If Bush had understood that his central task was to forge national unity, as 
he seemed to shortly after Sept. 11, the country would never have become so 
polarized. Instead, Bush put patriotism to the service of narrowly 
ideological policies and an extreme partisanship. He pushed for more tax 
cuts for his wealthiest supporters and shamelessly used relatively modest 
details in the bill creating a Department of Homeland Security as partisan 
cudgels in the 2002 elections.

He invoked our national anger over terrorism to win support for a war in 
Iraq. But he failed to pay heed to those who warned that the United States 
would need many more troops and careful planning to see the job through. The 
president assumed things would turn out fine, on the basis of wildly 
optimistic assumptions. Careful policymaking and thinking through potential 
flaws in your approach are not his administration's strong suits.

And so the Bush Era ended definitively on Sept. 2, the day Bush first toured 
the Gulf Coast States after Hurricane Katrina. There was no magic moment 
with a bullhorn. The utter failure of federal relief efforts had by then 
penetrated the country's consciousness. Yesterday's resignation of FEMA 
Director Michael Brown put an exclamation point on the failure.

The source of Bush's political success was his claim that he could protect 
Americans. Leadership, strength and security were Bush's calling cards. Over 
the past two weeks, they were lost in the surging waters of New Orleans.

But the first intimations of the end of the Bush Era came months ago. The 
president's post-election fixation on privatizing part of Social Security 
showed how out of touch he was. The more Bush discussed this boutique idea 
cooked up in conservative think tanks and Wall Street imaginations, the less 
the public liked it. The situation in Iraq deteriorated. The glorious 
economy Bush kept touting turned out not to be glorious for many Americans. 
The Census Bureau's annual economic report, released in the midst of the 
Gulf disaster, found that an additional 4.1 million Americans had slipped 
into poverty between 2001 and 2004.

The breaking of the Bush spell opens the way for leaders of both parties to 
declare their independence from the recent past.
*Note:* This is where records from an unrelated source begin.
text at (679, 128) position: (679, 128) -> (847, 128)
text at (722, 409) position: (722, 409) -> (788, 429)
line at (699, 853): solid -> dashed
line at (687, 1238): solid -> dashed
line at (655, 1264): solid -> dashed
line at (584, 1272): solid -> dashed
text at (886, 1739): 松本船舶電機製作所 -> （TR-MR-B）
It gives forces outside the 
White House the opportunity to shape a more appropriate national agenda --  
for competence and innovation in rebuilding the Katrina region and for new 
approaches to the problems created over the past 4 1/2 years.

The federal budget, already a mess before Katrina, is now a laughable 
document. Those who call for yet more tax cuts risk sounding like robots 
droning automated talking points programmed inside them long ago. Katrina 
has forced the issue of deep poverty back onto the national agenda after a 
long absence. Finding a way forward in -- and eventually out of -- Iraq will 
require creativity from those not implicated in the administration's 
mistakes. And if ever the phrase "reinventing government" had relevance, it 
is now that we have observed the performance of a government that allows 
political hacks to push aside the professionals.

And what of Bush, who has more than three years left in his term? 
Paradoxically, his best hope lies in recognizing that the Bush Era, as he 
and we have known it, really is gone. He can decide to help us in the 
transition to what comes next. Or he can cling stubbornly to his past and 
thereby doom himself to frustrating irrelevance.